El Moro
an essayistic poetic documentary by Alexander Goekjian
What
if the world is coming to an end much faster than we think?
El
Moro tells the story of a middle-class man from Madrid who is afraid
of climate change. He comes to a remote village in Andalusia, and
undergoes a spiritual awakening through his encounter with its only
inhabitant, a beekeeper.
Director's statement: In
the city where I live everything new is a better version of what came
before, and what is old is cleaned up and commodified - to be bought,
sold, or rented out at ever increasing prices. One of the
consequences of this state of affairs is that I, like most of the
people I know, are locked into a way of being and thinking from which
it is hard to escape. It’s a way of thinking that puts ourselves,
our ego, ownership and control at the heart of everything, rather
than any idea that we are part of something bigger, which we have to
take care of, as the bees in the hive.
It is becoming clearer and clearer that as the world we know is radically changing, we need a new way of being.
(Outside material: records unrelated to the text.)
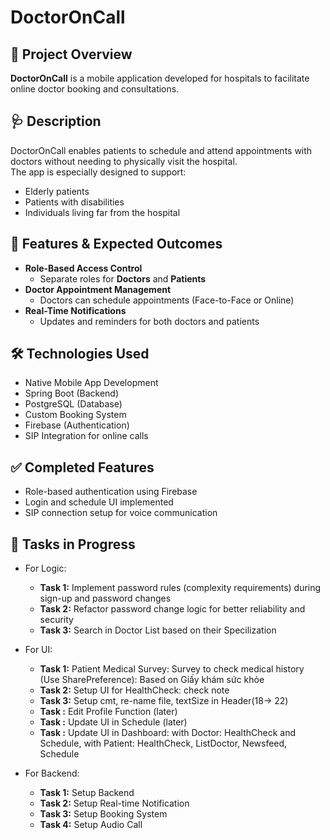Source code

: # DoctorOnCall

## 📱 Project Overview  
**DoctorOnCall** is a mobile application developed for hospitals to facilitate online doctor booking and consultations.

## 🩺 Description  
DoctorOnCall enables patients to schedule and attend appointments with doctors without needing to physically visit the hospital.  
The app is especially designed to support:
- Elderly patients  
- Patients with disabilities  
- Individuals living far from the hospital  

## 🎯 Features & Expected Outcomes
- **Role-Based Access Control**  
  - Separate roles for **Doctors** and **Patients**
- **Doctor Appointment Management**  
  - Doctors can schedule appointments (Face-to-Face or Online)
- **Real-Time Notifications**  
  - Updates and reminders for both doctors and patients

## 🛠️ Technologies Used
- Native Mobile App Development  
- Spring Boot (Backend)  
- PostgreSQL (Database)  
- Custom Booking System  
- Firebase (Authentication)  
- SIP Integration for online calls

## ✅ Completed Features
- Role-based authentication using Firebase  
- Login and schedule UI implemented  
- SIP connection setup for voice communication

## 🔧 Tasks in Progress
- For Logic:
  - **Task 1:** Implement password rules (complexity requirements) during sign-up and password changes  
  - **Task 2:** Refactor password change logic for better reliability and security 
  - **Task 3:** Search in Doctor List based on their Specilization

- For UI: 
  - **Task 1:** Patient Medical Survey: Survey to check medical history (Use SharePreference): Based on Giấy khám sức khỏe
  - **Task 2:** Setup UI for HealthCheck: check note
  - **Task 3:** Setup cmt, re-name file, textSize in Header(18-> 22)
  - **Task  :** Edit Profile Function (later)
  - **Task  :** Update UI in Schedule (later)
  - **Task  :** Update UI in Dashboard: with Doctor: HealthCheck and Schedule, with Patient: HealthCheck, ListDoctor, Newsfeed, Schedule

- For Backend:
  - **Task 1:** Setup Backend
  - **Task 2:** Setup Real-time Notification
  - **Task 3:** Setup Booking System
  - **Task 4:** Setup Audio Call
My desire to make this film is to create a contemplative response to the anxieties of climate change, by telling stories that allows the viewer to ponder possibilities for change, through imagination, through feelings, rather than through a rational exploration of problems and solutions. And to do this I decided to set the film in a strange place, induce my protagonist with this feeling of malaise that many people can identify with today, and then put him into a situation where he meet a person who is deeply passionate and anchored in what he is doing and where he lives.
The film uses cinematographic means and spoken text to create something
poetic which speaks to this condition. It combines a first-person
semi-fictionalized off-screen voice, ‘subjective’ footage
(stylized POV shots), as well as real-life documentary scenes, to
engage the audience both intellectually and emotionally, with it's central theme of death and rebirth.